6 thoughts on “The Life Dialogue: Information and the Cell

  1. How does this argument play out in other fields of science? Couldn’t it be equally valid to say that because there is information in the fact that 2+2 =4, there must be a designer of such a fact?

    And then of course you will anticipate the atheist objection – maybe 2+2 just equals 4 on its own, and likewise perhaps darwinian processes are good at creating cells rich with information all on their own.

    Posted by jww | May 30, 2011, 6:30 AM
    • There is a distinction that your (thoughtful, as always) reply misses.

      Namely, the distinction of purpose. 2+2=4 is a mathematical equation. Without delving into a debate over realism versus fictionalism versus other views, the equation doesn’t, on its own, produce anything. This is particularly true if you agree that “2+2 just equals 4 on its own).”

      On the other hand, the information in the cell is there for a reason–it codes for the cell. It has functionality by nature. Rather than being an abstract object like a mathematical truth, it is a real, existent thing which codes for all life. I think the distinction is pretty huge.

      Posted by J.W. Wartick | May 31, 2011, 8:53 AM
  2. Signature in the Cell is one of my favorite books. I lean toward the Intelligent Design side of things a lot given my background in software design. If I were to design a biological programming language, I simply couldn’t do any better than God has already done with DNA.

    Posted by American Testament (@atbom) | October 18, 2011, 11:24 PM
  3. I know this is probably out of the context of the post. But if we say that Theistic Evolution stands true. Why did God choose Evolution and not “magick” everything out (He clearly has the ability to do so. Pardon me if I sound amateurish and elementary. But I am a student in Biology and a fledgling Christian and am still searching for ways to reconcile my faith and science. This blog is really great though. You clearly have a formidable knowledge of common arguments and objections. I shall be a frequent lurker from now on! God bless!
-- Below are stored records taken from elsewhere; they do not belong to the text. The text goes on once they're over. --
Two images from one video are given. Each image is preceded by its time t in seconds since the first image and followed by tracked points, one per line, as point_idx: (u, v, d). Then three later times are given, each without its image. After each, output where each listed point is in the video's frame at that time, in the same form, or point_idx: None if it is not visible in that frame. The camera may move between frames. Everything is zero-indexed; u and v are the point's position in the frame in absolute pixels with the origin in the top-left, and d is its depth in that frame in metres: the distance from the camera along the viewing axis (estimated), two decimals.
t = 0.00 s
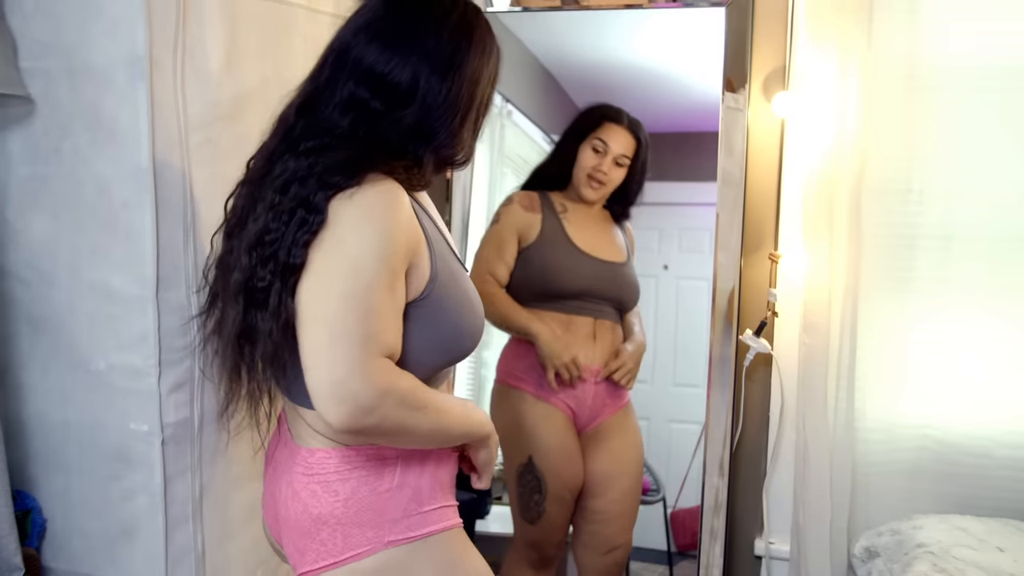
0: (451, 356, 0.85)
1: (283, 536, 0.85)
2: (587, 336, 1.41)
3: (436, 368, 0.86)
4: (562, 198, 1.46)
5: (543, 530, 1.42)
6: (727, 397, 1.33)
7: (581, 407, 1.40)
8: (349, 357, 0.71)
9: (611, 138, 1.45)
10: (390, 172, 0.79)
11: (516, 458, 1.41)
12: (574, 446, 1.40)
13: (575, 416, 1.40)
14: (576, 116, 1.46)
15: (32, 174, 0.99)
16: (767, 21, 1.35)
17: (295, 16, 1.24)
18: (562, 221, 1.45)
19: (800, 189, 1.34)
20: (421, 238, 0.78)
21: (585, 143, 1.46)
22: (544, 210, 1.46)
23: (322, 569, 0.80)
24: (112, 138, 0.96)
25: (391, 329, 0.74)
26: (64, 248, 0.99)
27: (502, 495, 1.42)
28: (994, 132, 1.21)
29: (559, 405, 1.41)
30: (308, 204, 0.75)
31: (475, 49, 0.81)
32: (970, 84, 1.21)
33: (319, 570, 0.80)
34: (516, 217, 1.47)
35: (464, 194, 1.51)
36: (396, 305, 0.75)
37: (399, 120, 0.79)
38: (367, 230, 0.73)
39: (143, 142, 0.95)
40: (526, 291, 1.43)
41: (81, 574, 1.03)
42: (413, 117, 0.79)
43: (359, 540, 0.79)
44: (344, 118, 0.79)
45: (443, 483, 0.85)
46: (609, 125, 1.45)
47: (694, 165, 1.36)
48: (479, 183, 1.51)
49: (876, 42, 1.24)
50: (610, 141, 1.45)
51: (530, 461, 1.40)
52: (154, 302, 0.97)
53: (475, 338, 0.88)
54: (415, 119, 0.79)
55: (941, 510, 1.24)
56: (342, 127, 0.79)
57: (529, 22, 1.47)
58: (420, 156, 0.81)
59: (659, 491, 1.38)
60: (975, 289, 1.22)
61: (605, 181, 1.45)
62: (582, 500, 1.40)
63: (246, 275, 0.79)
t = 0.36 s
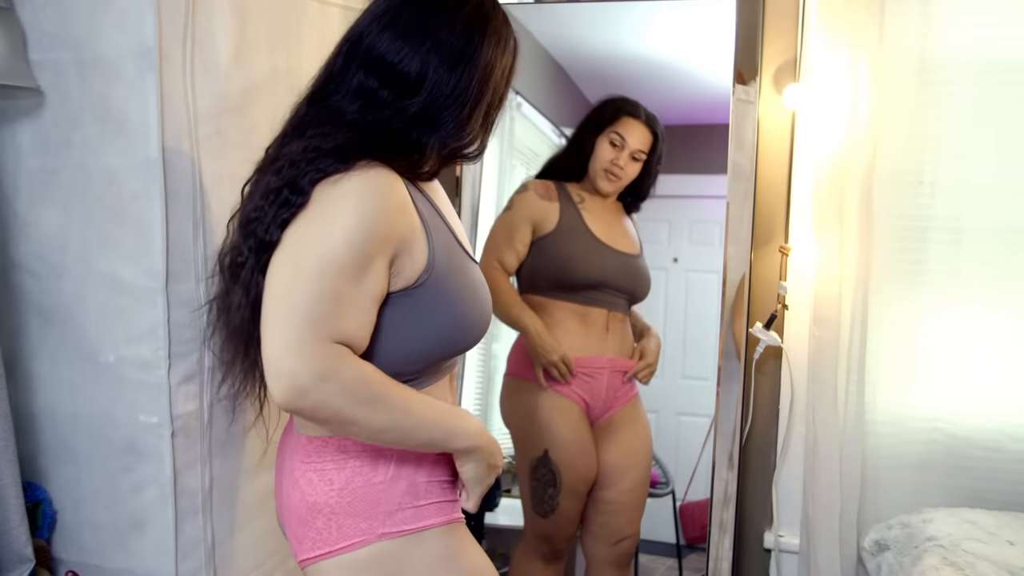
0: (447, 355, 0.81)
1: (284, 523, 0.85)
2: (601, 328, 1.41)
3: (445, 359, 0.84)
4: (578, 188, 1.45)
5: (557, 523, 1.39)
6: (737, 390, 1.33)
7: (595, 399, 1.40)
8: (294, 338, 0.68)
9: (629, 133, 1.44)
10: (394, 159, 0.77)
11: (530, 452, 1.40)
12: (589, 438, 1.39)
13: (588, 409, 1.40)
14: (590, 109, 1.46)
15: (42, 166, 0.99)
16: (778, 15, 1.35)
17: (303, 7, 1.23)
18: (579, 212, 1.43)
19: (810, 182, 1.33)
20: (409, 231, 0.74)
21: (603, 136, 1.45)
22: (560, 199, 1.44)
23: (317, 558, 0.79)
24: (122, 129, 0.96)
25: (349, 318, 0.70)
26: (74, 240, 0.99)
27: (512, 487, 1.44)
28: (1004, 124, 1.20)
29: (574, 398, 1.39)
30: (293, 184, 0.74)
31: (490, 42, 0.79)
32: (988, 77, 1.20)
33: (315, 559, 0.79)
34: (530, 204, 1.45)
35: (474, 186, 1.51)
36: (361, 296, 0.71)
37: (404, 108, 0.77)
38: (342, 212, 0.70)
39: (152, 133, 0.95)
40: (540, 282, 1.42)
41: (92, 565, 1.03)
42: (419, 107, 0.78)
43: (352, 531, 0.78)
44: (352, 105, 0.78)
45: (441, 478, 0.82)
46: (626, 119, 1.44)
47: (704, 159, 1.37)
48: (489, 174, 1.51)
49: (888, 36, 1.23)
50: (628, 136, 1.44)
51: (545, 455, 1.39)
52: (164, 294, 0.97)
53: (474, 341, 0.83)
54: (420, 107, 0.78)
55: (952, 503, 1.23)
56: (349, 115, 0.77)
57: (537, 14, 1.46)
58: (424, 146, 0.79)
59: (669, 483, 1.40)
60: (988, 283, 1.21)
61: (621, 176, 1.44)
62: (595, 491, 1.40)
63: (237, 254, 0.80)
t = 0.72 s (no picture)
0: (441, 349, 0.81)
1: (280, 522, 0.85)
2: (604, 324, 1.40)
3: (443, 352, 0.84)
4: (580, 185, 1.43)
5: (560, 521, 1.38)
6: (739, 387, 1.34)
7: (599, 397, 1.39)
8: (286, 338, 0.68)
9: (630, 133, 1.42)
10: (378, 156, 0.76)
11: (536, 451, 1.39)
12: (593, 434, 1.38)
13: (591, 406, 1.39)
14: (590, 108, 1.44)
15: (44, 165, 0.99)
16: (779, 13, 1.35)
17: (304, 6, 1.24)
18: (583, 208, 1.41)
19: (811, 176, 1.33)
20: (395, 224, 0.74)
21: (603, 136, 1.43)
22: (564, 194, 1.42)
23: (306, 557, 0.79)
24: (124, 129, 0.96)
25: (338, 315, 0.70)
26: (77, 239, 0.99)
27: (513, 485, 1.45)
28: (1005, 121, 1.20)
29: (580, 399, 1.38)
30: (277, 182, 0.75)
31: (480, 39, 0.79)
32: (984, 74, 1.21)
33: (305, 557, 0.79)
34: (534, 200, 1.42)
35: (476, 184, 1.52)
36: (349, 292, 0.71)
37: (390, 104, 0.77)
38: (326, 209, 0.70)
39: (155, 132, 0.95)
40: (544, 277, 1.40)
41: (95, 565, 1.03)
42: (405, 103, 0.77)
43: (341, 530, 0.78)
44: (339, 100, 0.78)
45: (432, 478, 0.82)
46: (626, 119, 1.42)
47: (705, 158, 1.37)
48: (490, 172, 1.51)
49: (888, 34, 1.23)
50: (628, 136, 1.42)
51: (551, 453, 1.37)
52: (167, 293, 0.97)
53: (467, 334, 0.83)
54: (405, 103, 0.77)
55: (954, 500, 1.24)
56: (337, 110, 0.77)
57: (537, 12, 1.47)
58: (409, 142, 0.79)
59: (671, 481, 1.40)
60: (989, 280, 1.22)
61: (620, 177, 1.42)
62: (599, 487, 1.39)
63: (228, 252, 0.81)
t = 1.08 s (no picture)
0: (438, 349, 0.81)
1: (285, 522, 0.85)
2: (608, 323, 1.41)
3: (446, 351, 0.84)
4: (583, 184, 1.44)
5: (564, 521, 1.39)
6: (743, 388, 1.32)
7: (602, 395, 1.40)
8: (266, 325, 0.67)
9: (633, 134, 1.43)
10: (382, 154, 0.76)
11: (540, 450, 1.39)
12: (597, 433, 1.39)
13: (596, 404, 1.40)
14: (595, 107, 1.45)
15: (49, 163, 0.99)
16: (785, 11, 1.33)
17: (309, 4, 1.23)
18: (586, 206, 1.42)
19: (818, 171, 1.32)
20: (393, 223, 0.74)
21: (607, 137, 1.44)
22: (567, 193, 1.44)
23: (311, 556, 0.79)
24: (130, 127, 0.96)
25: (323, 308, 0.70)
26: (82, 237, 0.99)
27: (516, 484, 1.45)
28: (1014, 121, 1.20)
29: (581, 393, 1.38)
30: (277, 175, 0.75)
31: (487, 39, 0.78)
32: (991, 73, 1.21)
33: (310, 557, 0.79)
34: (536, 197, 1.44)
35: (479, 182, 1.51)
36: (338, 287, 0.71)
37: (395, 103, 0.77)
38: (323, 204, 0.70)
39: (161, 130, 0.95)
40: (547, 274, 1.42)
41: (100, 563, 1.03)
42: (410, 101, 0.77)
43: (345, 529, 0.78)
44: (345, 98, 0.78)
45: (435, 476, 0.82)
46: (630, 120, 1.43)
47: (709, 157, 1.36)
48: (493, 169, 1.52)
49: (894, 35, 1.24)
50: (631, 137, 1.43)
51: (556, 452, 1.38)
52: (172, 291, 0.97)
53: (467, 335, 0.82)
54: (410, 102, 0.77)
55: (958, 500, 1.24)
56: (342, 108, 0.77)
57: (540, 11, 1.47)
58: (413, 141, 0.78)
59: (673, 480, 1.41)
60: (994, 279, 1.22)
61: (624, 176, 1.43)
62: (602, 485, 1.40)
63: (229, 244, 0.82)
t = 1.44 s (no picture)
0: (440, 346, 0.80)
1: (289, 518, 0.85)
2: (609, 321, 1.40)
3: (449, 349, 0.83)
4: (585, 181, 1.44)
5: (564, 518, 1.40)
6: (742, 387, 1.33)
7: (602, 392, 1.40)
8: (267, 319, 0.67)
9: (636, 130, 1.42)
10: (387, 150, 0.76)
11: (540, 447, 1.40)
12: (598, 432, 1.40)
13: (595, 401, 1.40)
14: (596, 104, 1.44)
15: (51, 157, 0.99)
16: (791, 7, 1.35)
17: None
18: (587, 204, 1.42)
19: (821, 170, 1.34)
20: (398, 220, 0.74)
21: (610, 133, 1.44)
22: (569, 191, 1.43)
23: (315, 552, 0.79)
24: (132, 121, 0.95)
25: (326, 304, 0.69)
26: (84, 232, 0.98)
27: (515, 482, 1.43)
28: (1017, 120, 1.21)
29: (581, 390, 1.39)
30: (282, 169, 0.75)
31: (492, 34, 0.78)
32: (993, 71, 1.22)
33: (313, 553, 0.79)
34: (537, 194, 1.45)
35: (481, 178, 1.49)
36: (340, 283, 0.70)
37: (401, 98, 0.76)
38: (328, 199, 0.70)
39: (163, 125, 0.95)
40: (548, 272, 1.41)
41: (101, 560, 1.03)
42: (417, 97, 0.77)
43: (350, 526, 0.78)
44: (352, 94, 0.77)
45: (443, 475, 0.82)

    Posted by Nixchan | February 25, 2012, 8:29 AM
    • Thank you very much for your comment! You’ve touched on a point many bring up. You asked, “Why did God choose Evolution and not “magick” everything out”.

      Well, I would tend to respond with a question: Why should God work in that way? Too often, people forget that God is a person and loves creation. God takes joy in His creation and delights in it. Why fault God for enjoying the continuing development of life over a long period of time? I think that God may have chosen to work through longer periods of time simply because God may enjoy the creative process–drawing its beauty out as He worked in and through creation towards His ends.